China Daily, the largest English-language newspaper in China, carried a front-page headline last week: "Village Gratitude Shows Integrity of Task."
Not clear what that's about, and the opening sentence isn't much help: "On a hot afternoon, Zhou Yi picked up a bag of freshly boiled eggs that had been left on the doorstep of the committee office in Chaqulak village in the Xinjiang Uygur autonomous region." I figured this must be some feel-good story about the noble, uncorrupted country folk taking care of the less fortunate in their midst.
But read on. Zhou Yi is not a homeless man dependent on the generosity of his fellow peasants who have little enough for themselves, etc. He is one of a group of "regional-level officials sent to live in Chaqulak as part of an initiative to provide officials with firsthand experience of working at the grass-roots." The officials were grateful for the eggs. Apparently they don't get a per diem.

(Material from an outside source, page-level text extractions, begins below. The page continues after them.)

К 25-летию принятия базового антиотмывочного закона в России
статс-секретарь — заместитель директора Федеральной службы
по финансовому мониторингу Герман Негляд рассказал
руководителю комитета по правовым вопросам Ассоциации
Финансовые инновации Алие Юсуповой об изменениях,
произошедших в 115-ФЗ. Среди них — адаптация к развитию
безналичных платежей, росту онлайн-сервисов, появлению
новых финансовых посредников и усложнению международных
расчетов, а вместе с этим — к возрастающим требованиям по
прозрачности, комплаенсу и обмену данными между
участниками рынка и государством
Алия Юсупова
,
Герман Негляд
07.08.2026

A program to send bureaucrats into the countryside to see what real work is like? It's possible the story is not so simple, and maybe China Daily has an agenda here. But it sure sounds like what went on during Mao Tse-tung's Cultural Revolution of 1966-76, doesn't it? The founding editor of China Daily himself spent nine years doing menial work on a farm somewhere before he was allowed to return to Beijing.

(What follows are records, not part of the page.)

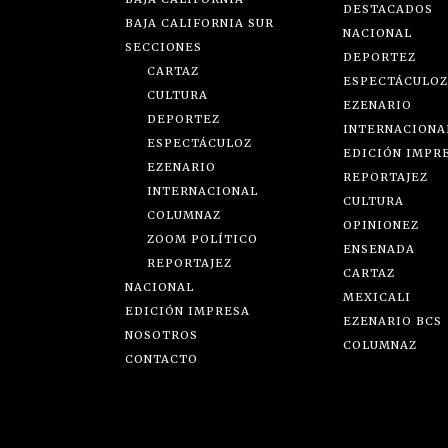
DESTACADOS
BAJA CALIFORNIA SUR
NACIONAL
SECCIONES
DEPORTEZ
CARTAZ
ESPECTÁCULOZ
CULTURA
EZENARIO
DEPORTEZ
INTERNACIONA
ESPECTÁCULOZ
EDICIÓN IMPR
EZENARIO
REPORTAJEZ
INTERNACIONAL
CULTURA
COLUMNAZ
OPINIONEZ
ZOOM POLÍTICO
ENSENADA
REPORTAJEZ
CARTAZ
NACIONAL
MEXICALI
EDICIÓN IMPRESA
EZENARIO BCS
NOSOTROS
COLUMNAZ
CONTACTO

I thought that stuff didn't happen anymore. In 1979, just three years after the Cultural Revolution collapsed, Deng Xiaoping reversed course and China started down the capitalist road, with stunning results that any visitor can see: small towns converted into huge cities with millions of people living in high-rises, driving cars (or taking new subways); choking on pollution but nevertheless happy to be enjoying the fruits of a free-market economy.
And yet the Communist Party retains absolute political power (although there are now real elections at the village level, with multiple candidates and all the fixin's). In fact, the party takes credit for reforming the economy, and may even deserve it.
So how does all this fit together? How free is the average Chinese citizen? How much communism is left in the Communist Party? Will free-market capitalism inevitably lead to democracy? Or have the Chinese discovered some new Confucian synthesis of free markets and authoritarian rule?
These are the kind of questions that an American visitor to China will naturally have. And after eight days there (in a small group of journalists whose way was paid by a foundation funded by a Hong Kong billionaire), I now have all the answers.
Actually, whatever insights I may have gained during my visit came mostly from reading James Fallows' new book, "China Airborne," on the plane coming home. Fallows spent several years in China with the explicit and full-time purpose of trying to understand it. He writes that to talk about China (population 1.3 billion) as a single entity is absurd:
"When acting on the international stage, or when imposing some internal political rules, the central government can operate as a coordinated entity. But most of the time, visitors ? and Chinese people too ? see vividly and exclusively the little patch of 'China' that is in front of them, with only a guess as to how representative it might be of happenings anywhere else."
Fortunately, while Fallows was learning about China firsthand, I was in Washington taking an advanced course in guesswork at the National Punditry Institute. So here is my best guess about China: More than two decades after the fall of the Berlin Wall, it's pretty well established that freedom and democracy really are universal appetites. Everybody wants them, with no special exemption for Asian cultures.
But would you give up your right to vote in exchange for a job in the city, indoor plumbing, a TV? That's what many Chinese people believe their country is doing: moving slowly in introducing democracy in order not to interfere with the mad dash to capitalism.
The Chinese are still ruled by a regime that killed millions in defense of a philosophy it no longer believes in. But now it rules with a lighter, and somewhat whimsical touch.
An older dissident type told us that young adults didn't even know about the events 23 years ago in Tiananmen Square. We asked a bunch of college students. They giggled and snorted: Of course they knew about Tiananmen Square. Would they write about it in the school paper? More snorting: Of course not. They seemed perfectly comfortable with the anomaly, maybe because they think it won't last.
Even more comfortable was a huge manufacturing firm that had set up a series of inspirational posters near the front door. Most of them were filled with business school babble about corporate culture. In this environment, one poster about the important role of the Communist Party stood out. And in fact the party had supplied funds to get this company started. In every other respect, it seemed like a big company anywhere in the capitalist world. (And I was there for more than 45 minutes, listening to a discussion in a foreign language, so I know.)
The best-known bit of totalitarian-style repression in China is the notorious "one child" policy. It is still the rule, but it is enforced somewhat sporadically. If you are an only child of your parents, you yourself may have more than one. Some people who can afford it just pay the fine as a cost of having children. And meanwhile China faces a shortage of working-age people to support a growing number of old folks. So even putting ethical issues aside, the whole thing looks like a mistake. It won't last.
Yes, the Chinese Communist Party continues to do terrible things, as the case of Chen Guangcheng demonstrates. But the party also seems to function as sort of a Rotary Club that you join if you want to get ahead in China's raucous, utterly non-communist economy.
Michael Kinsley, a former editorial page editor of The Times, is a Bloomberg View columnist.